Personally I do not care for online multiplayer. I do not think games should get marked down because it is not available. X-Com has no online multiplayer but it does not make it any worse. It is up to the games designers if they implement it, and this review strikes me as marking them down because it is not there.
Given the low volumes of players across time that stay playing games online and the extra development work required I cannot blame them for not implementing it. I think a vocal few go on about it whilst most players are quite happy just getting to play the games on their devices.
As a reviewer, I try to review a game in the context of the audience of people interested enough to read a review. Castles is clearly interesting to some people who would really like to play it multiplayer (and I've heard that elsewhere, not just in the comments here). If the review were a five, I suspect some of them would immediately download it without reading for caveats, and would be very disappointed. A four is still a strong enough score that someone interested in the game will usually want to read more carefully to learn whether the game is likely to suit them. My expectation is that readers will interpret scores in the light of their preferences, so those who don't care about the issues identified in the review should treat the game as a "buy", while those for whom those issues are a deal-breaker may see it as a "don't buy"--those are the two review scores most people are really reading for, I think.

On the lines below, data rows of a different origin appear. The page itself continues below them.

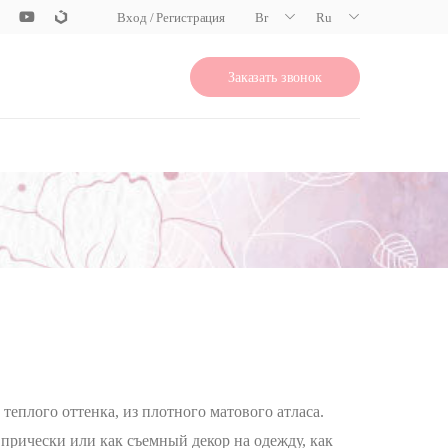
Вход / Регистрация
Br
Ru
Заказать звонок
теплого оттенка, из плотного матового атласа.
прически или как съемный декор на одежду, как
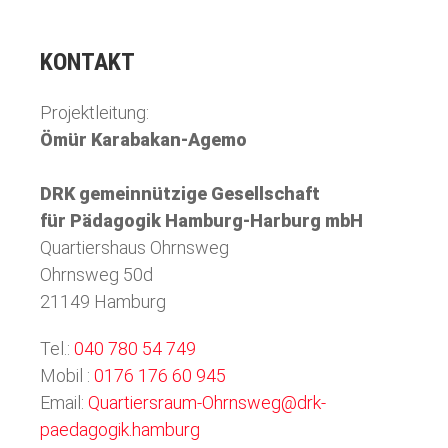
KONTAKT
Projektleitung:
Ömür Karabakan-Agemo
DRK gemeinnützige Gesellschaft
für Pädagogik Hamburg-Harburg mbH
Quartiershaus Ohrnsweg
Ohrnsweg 50d
21149 Hamburg
Tel.:
040 780 54 749
Mobil :
0176 176 60 945
Email:
Quartiersraum-Ohrnsweg@drk-
paedagogik.hamburg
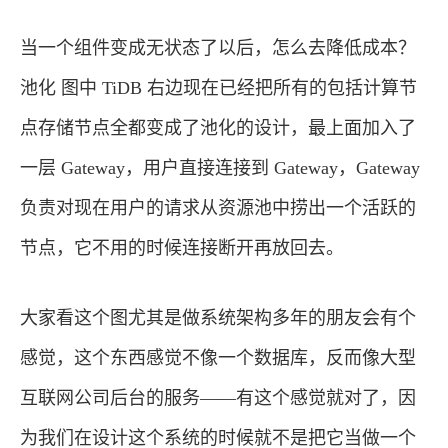
当一个组件变成无状态了以后，怎么去降低成本？
池化 图中 TiDB 右边现在已经把所有的包括计算节
点存储节点全都变成了池化的设计，最上面加入了
一层 Gateway，用户直接连接到 Gateway，Gateway
负责对现在用户的请求从资源池中捞出一个活跃的
节点，它不用的时候连接断开再放回去。
大家看这个图尤其是做系统架构多年的朋友会有个
感觉，这个东西感觉不像一个数据库，反而像大型
互联网公司后台的服务——有这个感觉就对了，因
为我们在设计这个系统的时候就不是把它当做一个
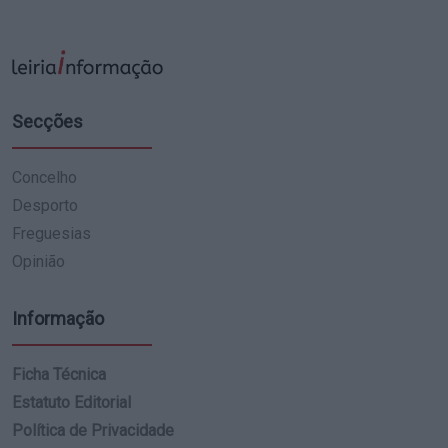
Secções
Concelho
Desporto
Freguesias
Opinião
Informação
Ficha Técnica
Estatuto Editorial
Política de Privacidade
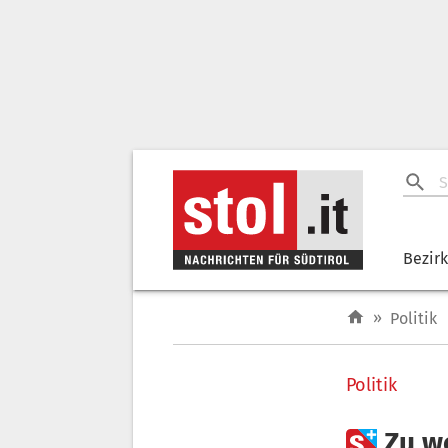
Bezir
»
Politik
Politik

Zu we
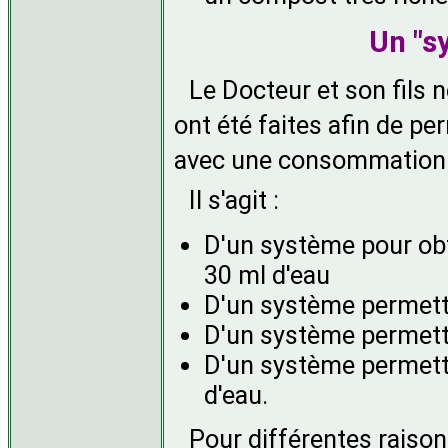
Un "s
Le Docteur et son fils n
ont été faites afin de pe
avec une consommation 
Il s'agit :
D'un système pour ob
30 ml d'eau
D'un système permetta
D'un système permettan
D'un système permetta
d'eau.
Pour différentes raison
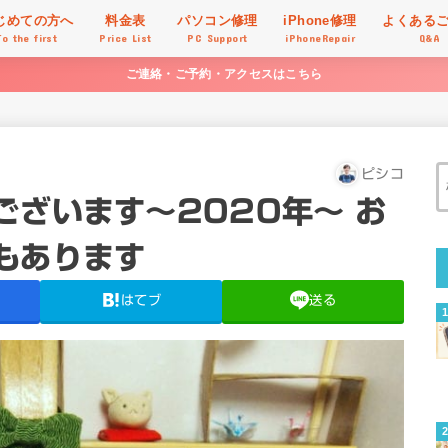
じめての方へ
料金表
パソコン修理
iPhone修理
よくある
To the first
Price List
PC Support
iPhoneRepair
Q&A
ご連絡・ご予約・アクセスはこちら
ピシコ
ございます～2020年～ お
もあります
はてブ
送る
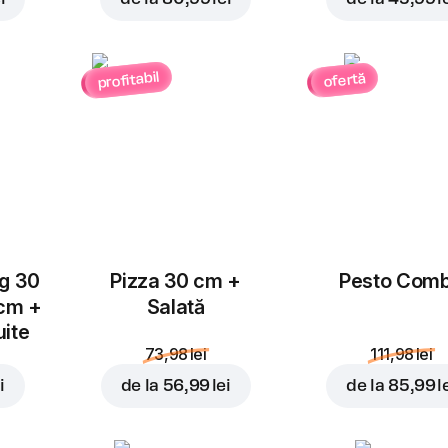
Ardei
Salam Chorizo
Jalapeno
profitabil
ofertă
4,00 lei
3,00 lei
Adăugați pentru
36,99 
Ciuperci
Piept de pui
3,00 lei
4,00 lei
ug 30
Pizza 30 cm +
Pesto Com
 cm +
Salată
uite
73,98 lei
111,98 lei
i
de la
56,99 lei
de la
85,99 l
Suncă
Blue Cheese
4,00 lei
4,00 lei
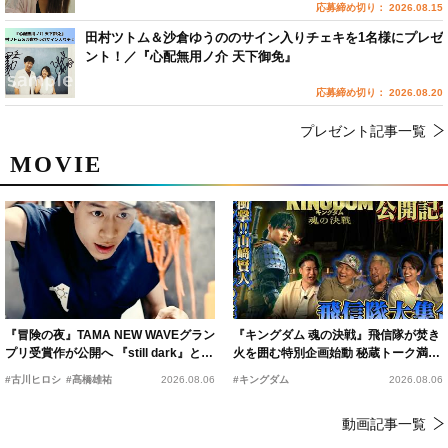
応募締め切り： 2026.08.15
田村ツトム＆沙倉ゆうののサイン入りチェキを1名様にプレゼ
ント！／『心配無用ノ介 天下御免』
応募締め切り： 2026.08.20
プレゼント記事一覧
MOVIE
『冒険の夜』TAMA NEW WAVEグラン
『キングダム 魂の決戦』飛信隊が焚き
プリ受賞作が公開へ 『still dark』と同
火を囲む特別企画始動 秘蔵トーク満載
時上映決定
の“キングダムキャンプ”開催
#古川ヒロシ
#髙橋雄祐
2026.08.06
#キングダム
2026.08.06
動画記事一覧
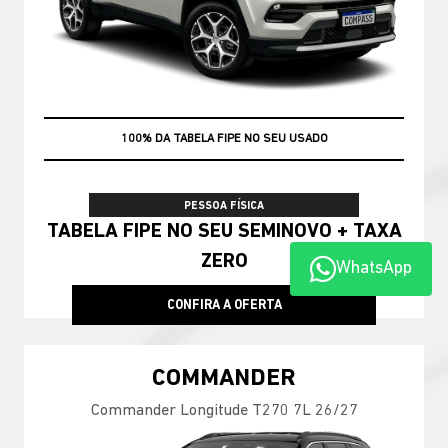
100% DA TABELA FIPE NO SEU USADO
TAXA ZERO
PESSOA FÍSICA
TABELA FIPE NO SEU SEMINOVO + TAXA
ZERO
WhatsApp
CONFIRA A OFERTA
COMMANDER
Commander Longitude T270 7L 26/27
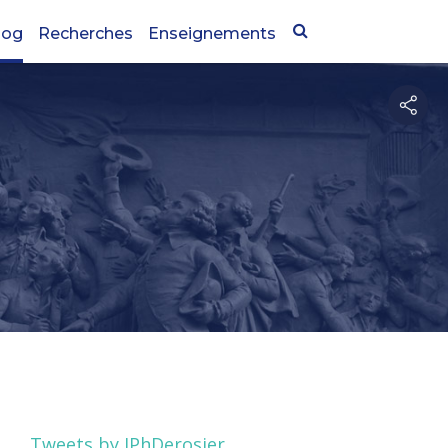
log
Recherches
Enseignements
Tweets by JPhDerosier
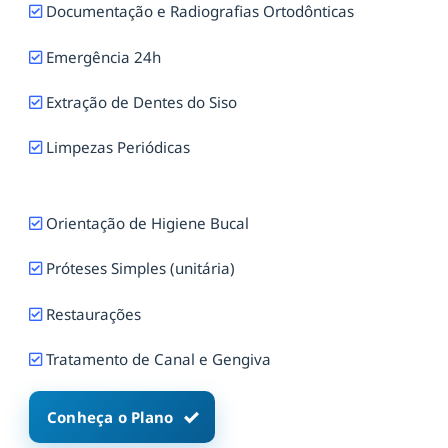
Documentação e Radiografias Ortodônticas
Emergência 24h
Extração de Dentes do Siso
Limpezas Periódicas
Orientação de Higiene Bucal
Próteses Simples (unitária)
Restaurações
Tratamento de Canal e Gengiva
Conheça o Plano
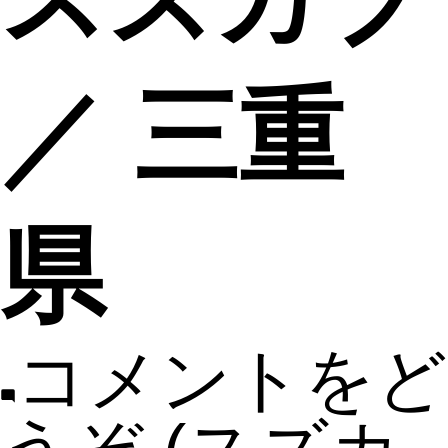
／ 三重
県
コメントをど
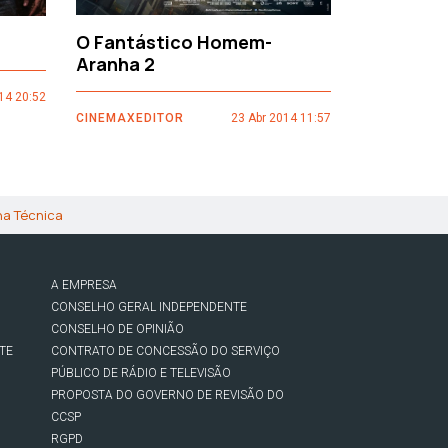
O Fantástico Homem-
Sacro Gr
Aranha 2
14 20:52
CINEMAXEDI
CINEMAXEDITOR
23 Abr 2014 11:57
ha Técnica
A EMPRESA
CONSELHO GERAL INDEPENDENTE
CONSELHO DE OPINIÃO
TE
CONTRATO DE CONCESSÃO DO SERVIÇO
PÚBLICO DE RÁDIO E TELEVISÃO
PROPOSTA DO GOVERNO DE REVISÃO DO
CCSP
RGPD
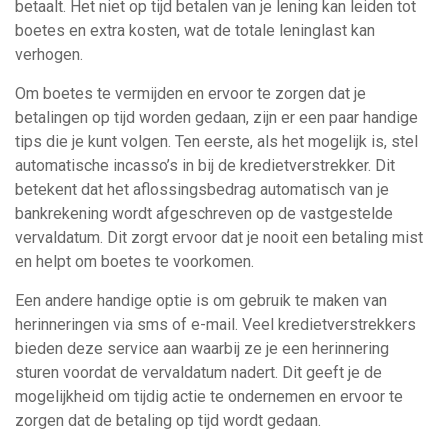
betaalt. Het niet op tijd betalen van je lening kan leiden tot
boetes en extra kosten, wat de totale leninglast kan
verhogen.
Om boetes te vermijden en ervoor te zorgen dat je
betalingen op tijd worden gedaan, zijn er een paar handige
tips die je kunt volgen. Ten eerste, als het mogelijk is, stel
automatische incasso’s in bij de kredietverstrekker. Dit
betekent dat het aflossingsbedrag automatisch van je
bankrekening wordt afgeschreven op de vastgestelde
vervaldatum. Dit zorgt ervoor dat je nooit een betaling mist
en helpt om boetes te voorkomen.
Een andere handige optie is om gebruik te maken van
herinneringen via sms of e-mail. Veel kredietverstrekkers
bieden deze service aan waarbij ze je een herinnering
sturen voordat de vervaldatum nadert. Dit geeft je de
mogelijkheid om tijdig actie te ondernemen en ervoor te
zorgen dat de betaling op tijd wordt gedaan.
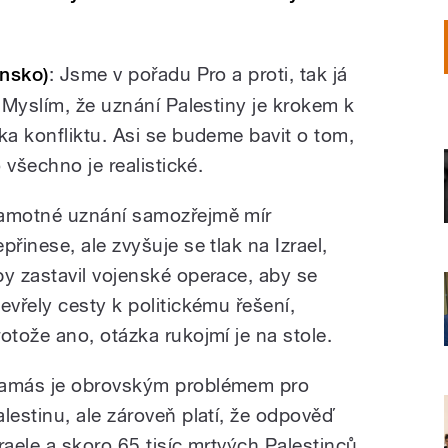
ensko)
: Jsme v pořadu Pro a proti, tak já
 Myslím, že uznání Palestiny je krokem k
a konfliktu. Asi se budeme bavit o tom,
 všechno je realistické.
amotné uznání samozřejmě mír
přinese, ale zvyšuje se tlak na Izrael,
by zastavil vojenské operace, aby se
tevřely cesty k politickému řešení,
rotože ano, otázka rukojmí je na stole.
amás je obrovským problémem pro
alestinu, ale zároveň platí, že odpověď
zraele a skoro 65 tisíc mrtvých Palestinců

If you don't care about online multiplayer, this is a nice implementation of the game, but I'd still be just a little uncomfortable with a five, for reasons which might be more apparent from the images than the words. The visual impact isn't bad, but the design looks relatively flat--strong work from a solo programmer and nicely not distracting, but also not reflective of the merits some other games get from hiring professional artists. As one of the captions indicates, there's only one level of AI. The menu structure surprised me a bit and the tutorial leaves some important details unexplained. Even taken together, I'd be a little uncomfortable docking a full point for these issues, but that leaves the lack of online multiplayer in the role of costing the game a fraction of a point rather than a whole one.
So, those are some perspectives which shape my thinking about reviewing. They don't make yours irrelevant, but they balance it against the needs of other readers and my own intuitions. It's still great to hear from people who confirm the impressions of the developer--that makes me more confident in my tentative view that this was a daring but probably justified choice about where to put development effort.